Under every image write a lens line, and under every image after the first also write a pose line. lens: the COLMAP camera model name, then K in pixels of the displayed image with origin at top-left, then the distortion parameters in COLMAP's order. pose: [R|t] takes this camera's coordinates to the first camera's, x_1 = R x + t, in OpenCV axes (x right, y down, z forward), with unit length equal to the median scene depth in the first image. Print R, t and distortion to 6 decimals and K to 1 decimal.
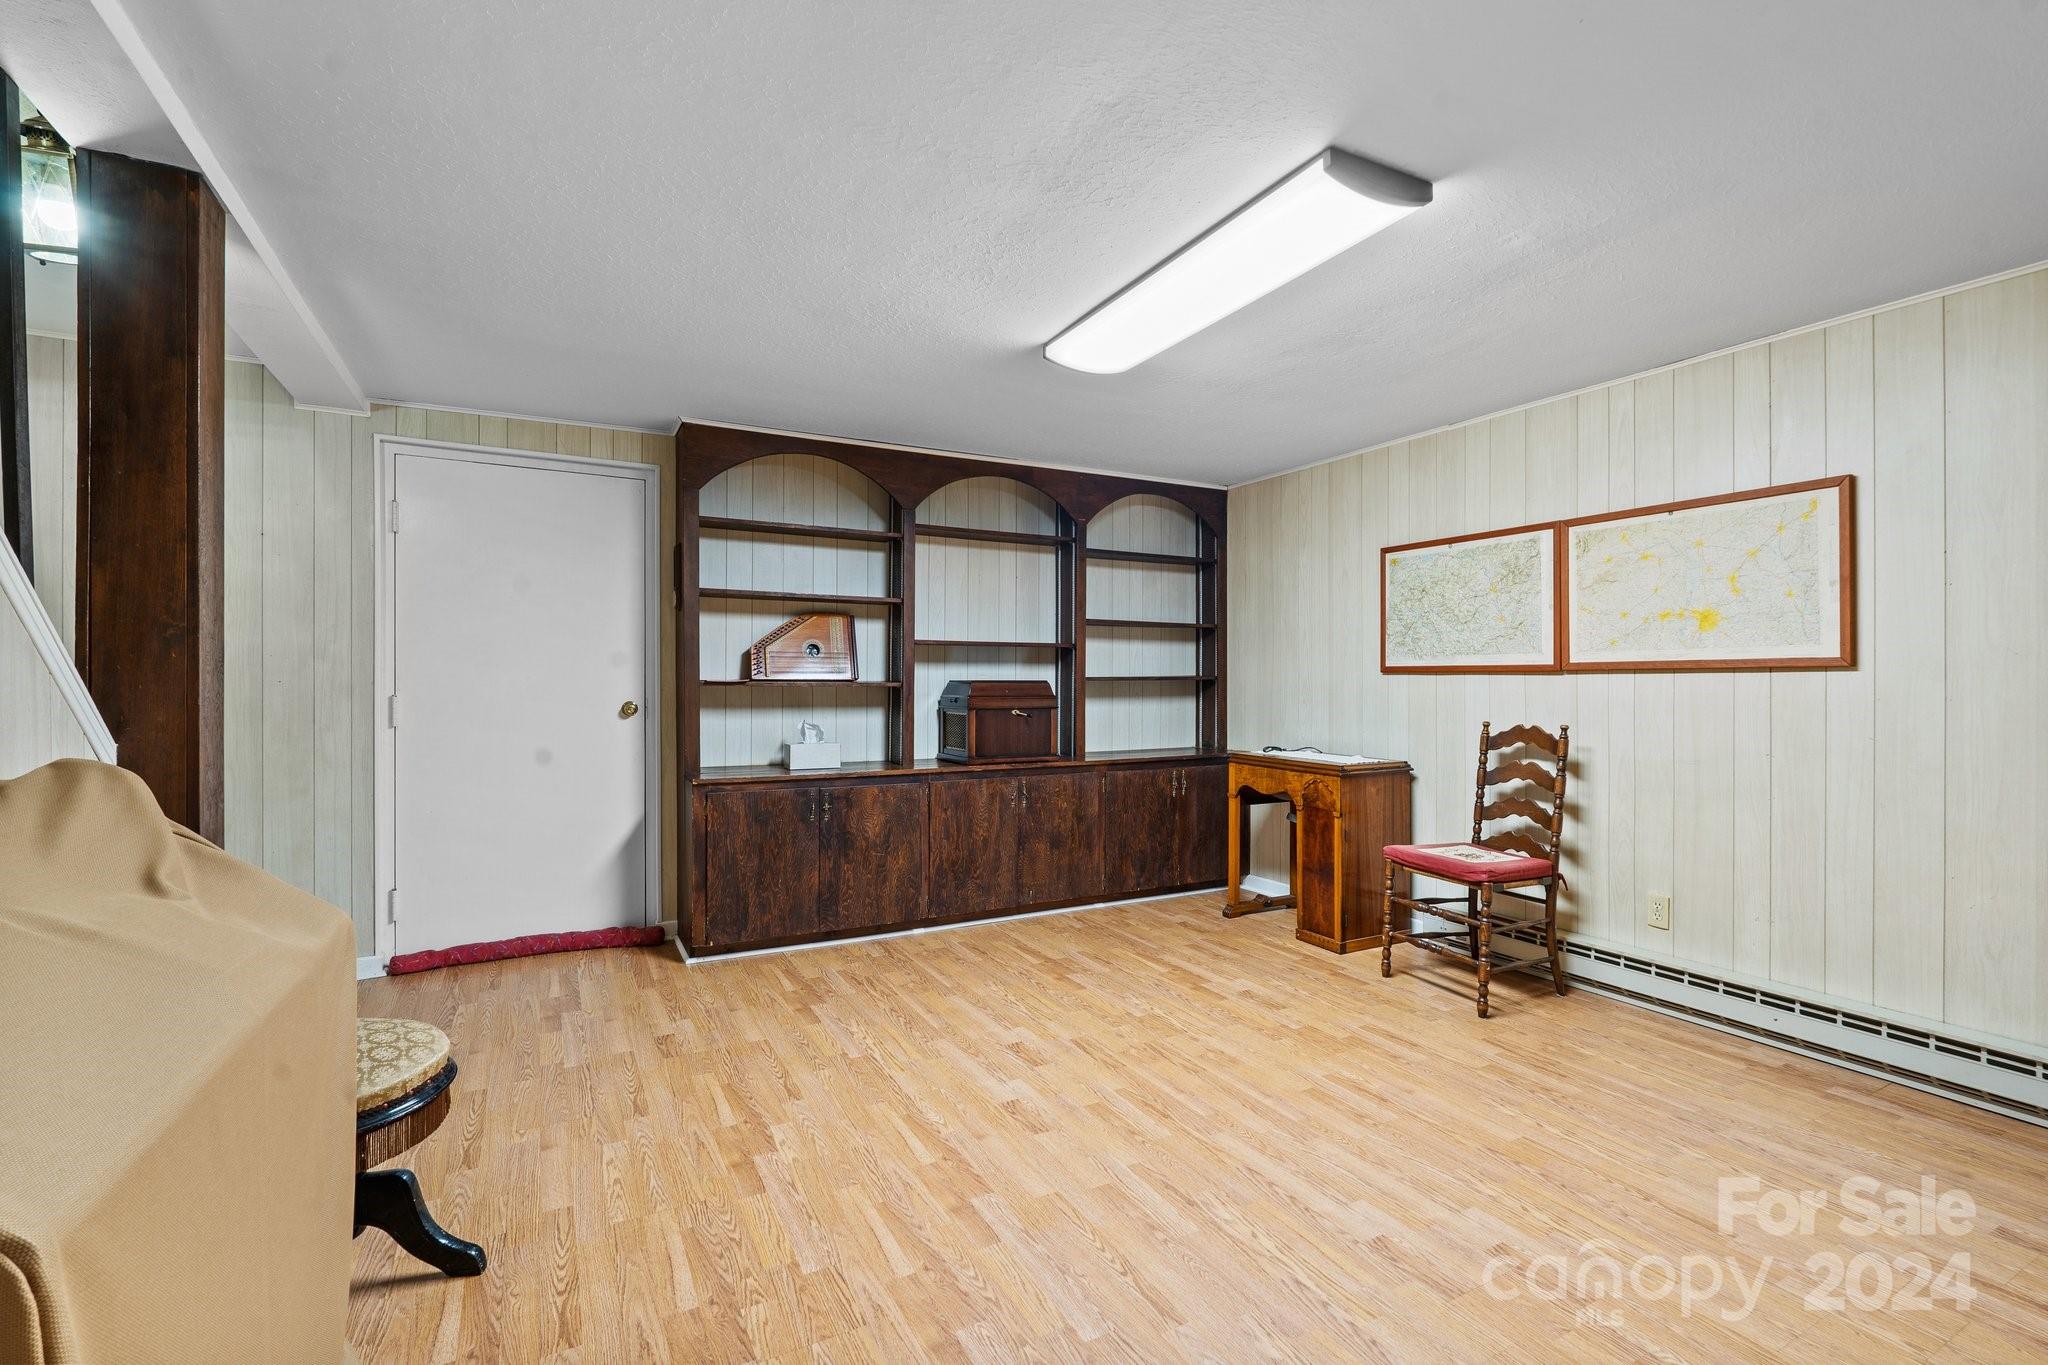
lens RADIAL K [[930.2, 0, 1043.8], [0, 930.2, 669.5], [0, 0, 1]] dist [-0.006761, 0.000523]
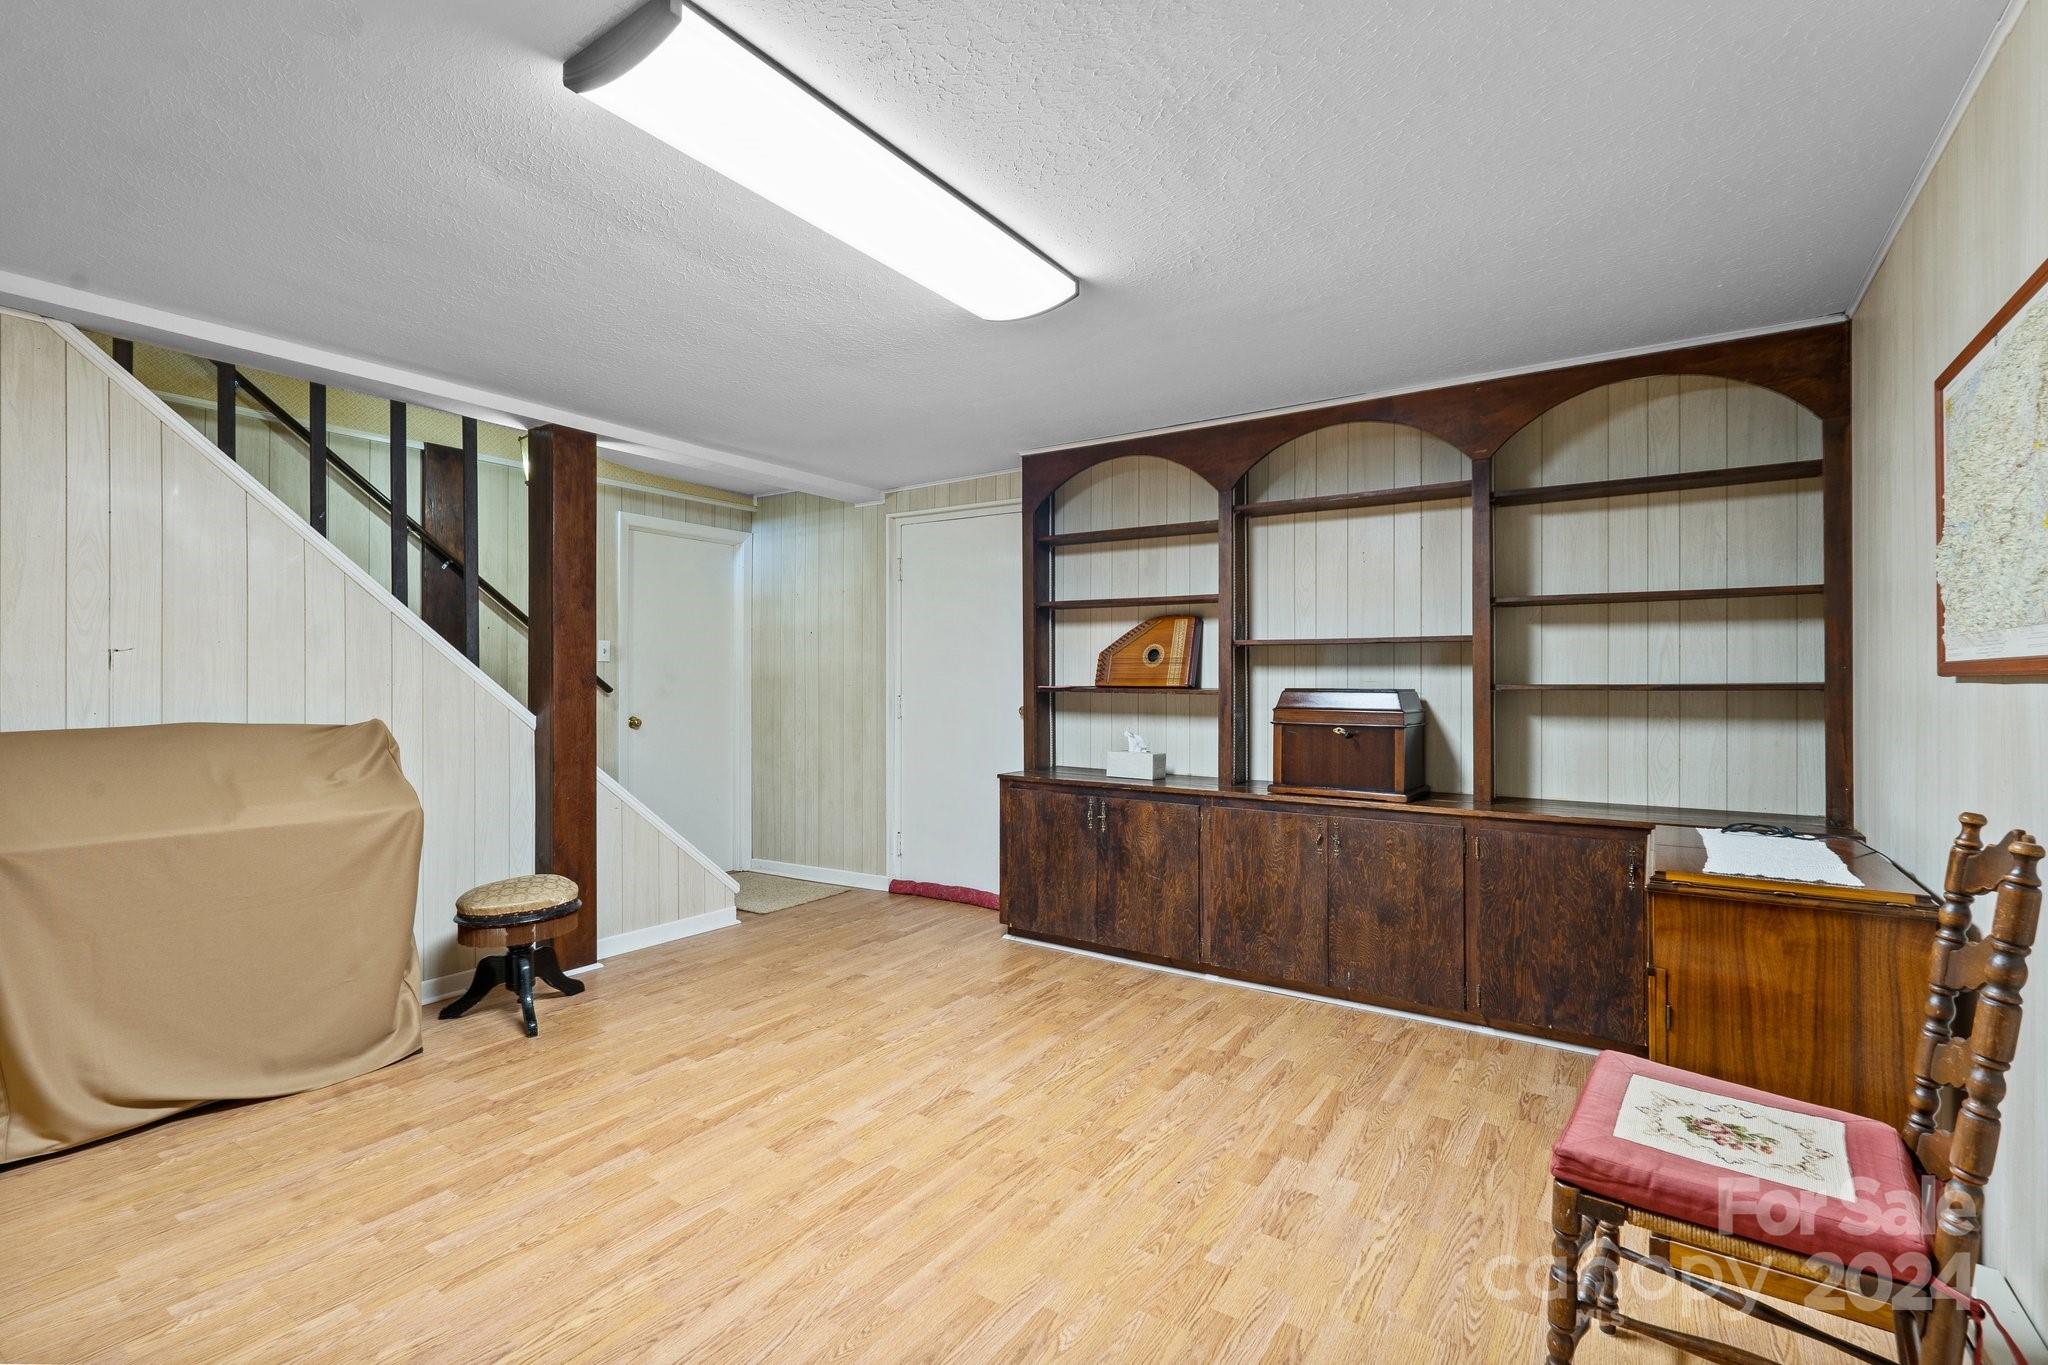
lens RADIAL K [[930.2, 0, 999.2], [0, 930.2, 671.9], [0, 0, 1]] dist [-0.006761, 0.000523]
pose [[0.437997, -0.009025, -0.898931, 0.624610], [0.006039, 0.999957, -0.007097, 0.002233], [0.898956, -0.002320, 0.438032, 0.499124]]
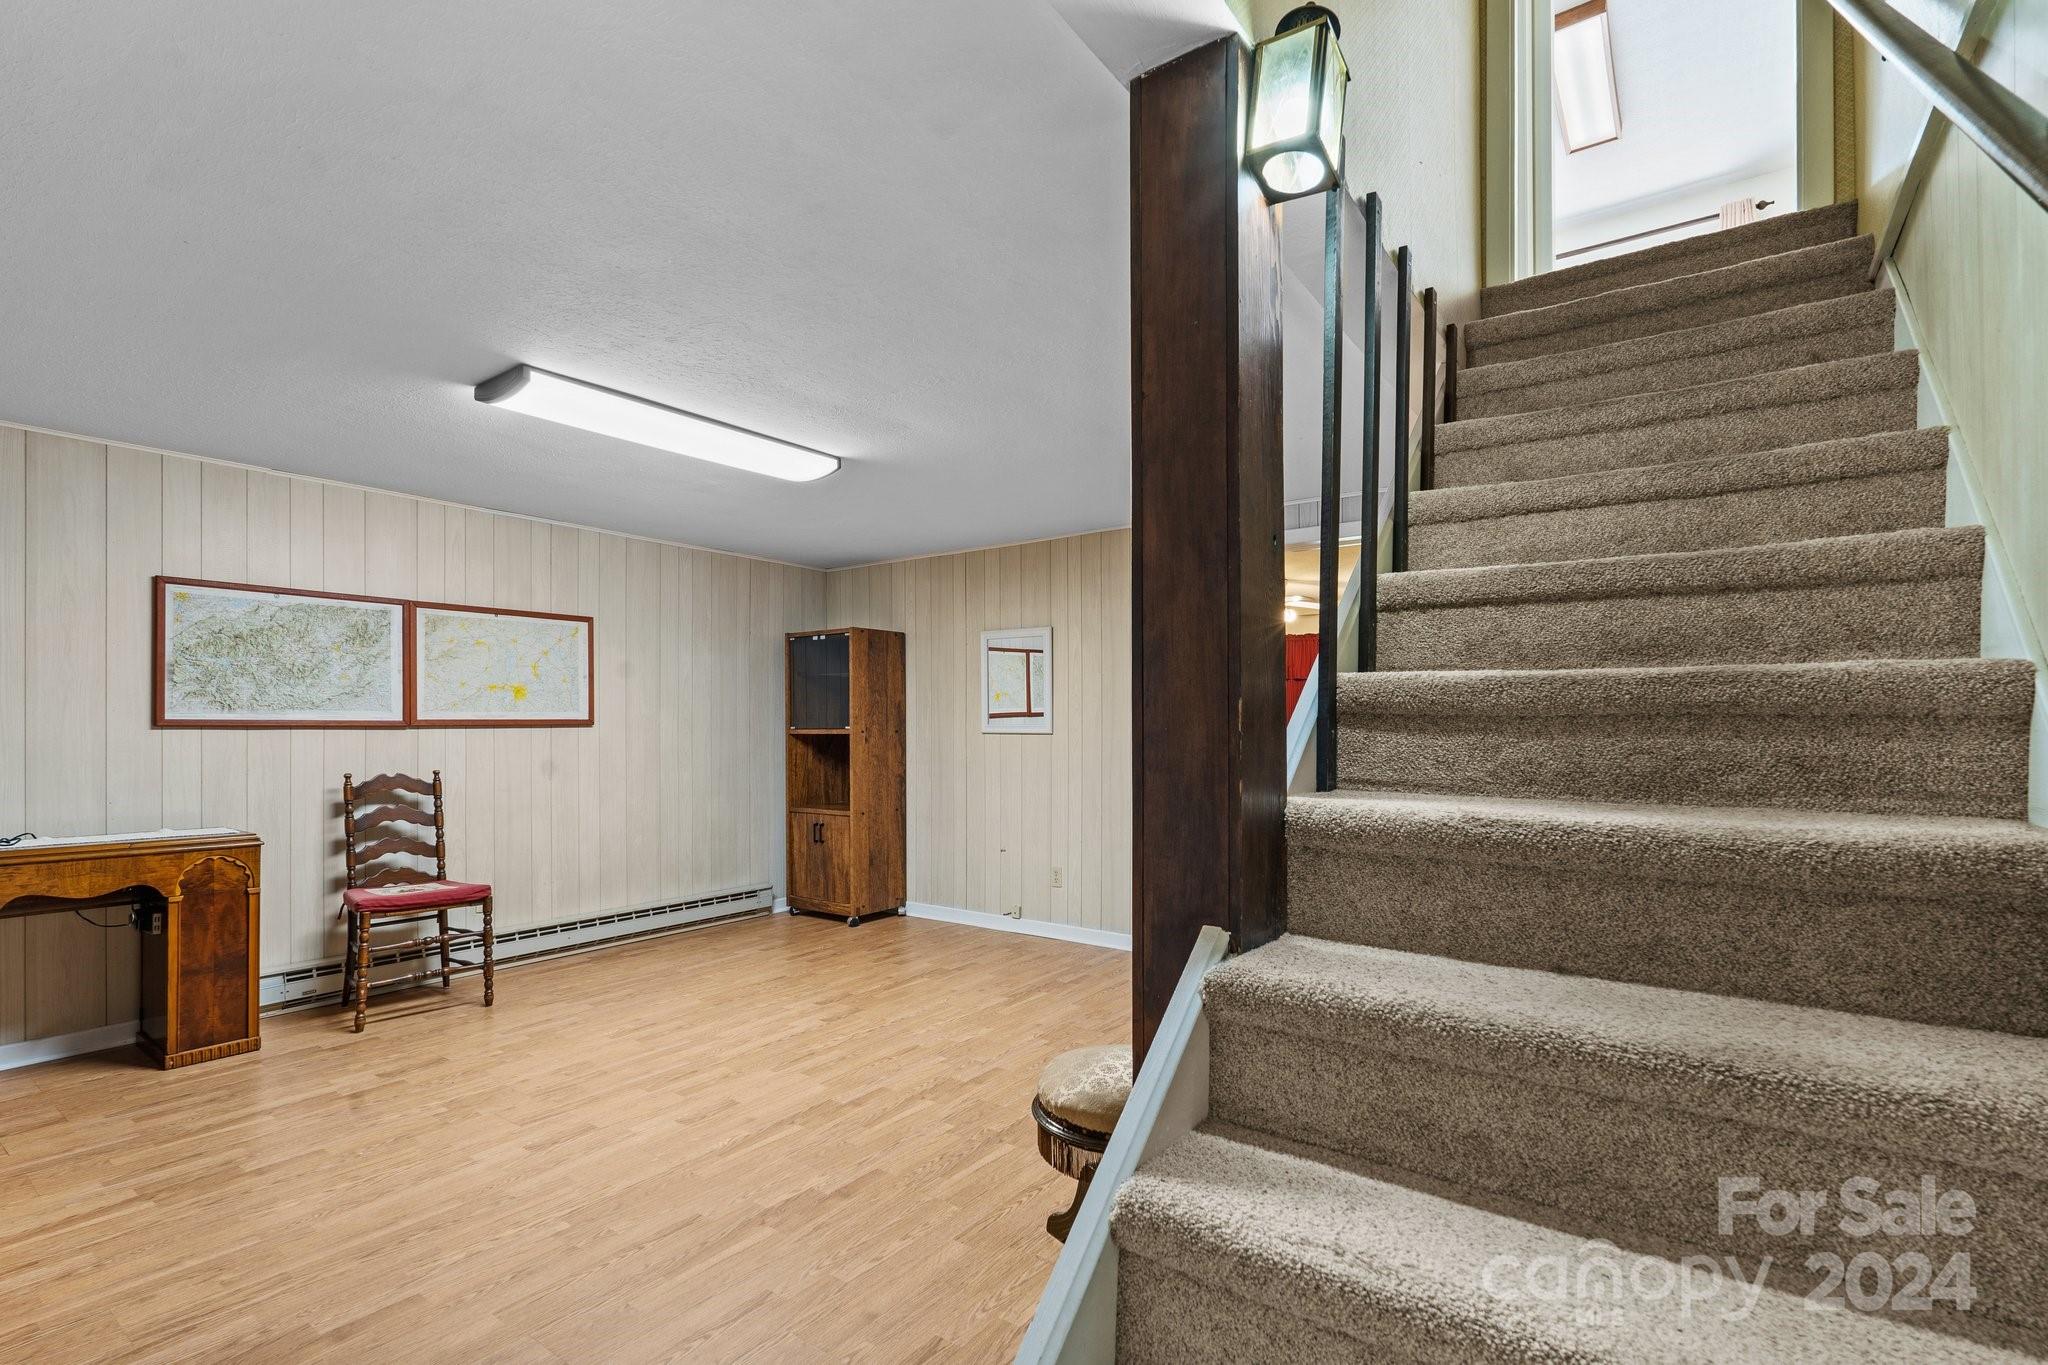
lens RADIAL K [[930.2, 0, 1040.7], [0, 930.2, 719.9], [0, 0, 1]] dist [-0.006761, 0.000523]
pose [[-0.448895, 0.007250, 0.893555, -0.816564], [-0.005183, 0.999929, -0.010717, 0.001698], [-0.893569, -0.009442, -0.448826, 0.758110]]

........

→ **YOUR ASSIGNMENT**: Begin at the first line of the records and stop after the line that contains "-0.002320, 0.438032, 0.499124]]". Write those lines again with every "image" changed to "frame" and everything else unchanged, leaving out the pictures.

→ **SOLUTION FOR THIS PROBLEM**:
Under every frame write a lens line, and under every frame after the first also write a pose line. lens: the COLMAP camera model name, then K in pixels of the displayed frame with origin at top-left, then the distortion parameters in COLMAP's order. pose: [R|t] takes this camera's coordinates to the first camera's, x_1 = R x + t, in OpenCV axes (x right, y down, z forward), with unit length equal to the median scene depth in the first frame. Print R, t and distortion to 6 decimals and K to 1 decimal.
lens RADIAL K [[930.2, 0, 1043.8], [0, 930.2, 669.5], [0, 0, 1]] dist [-0.006761, 0.000523]
lens RADIAL K [[930.2, 0, 999.2], [0, 930.2, 671.9], [0, 0, 1]] dist [-0.006761, 0.000523]
pose [[0.437997, -0.009025, -0.898931, 0.624610], [0.006039, 0.999957, -0.007097, 0.002233], [0.898956, -0.002320, 0.438032, 0.499124]]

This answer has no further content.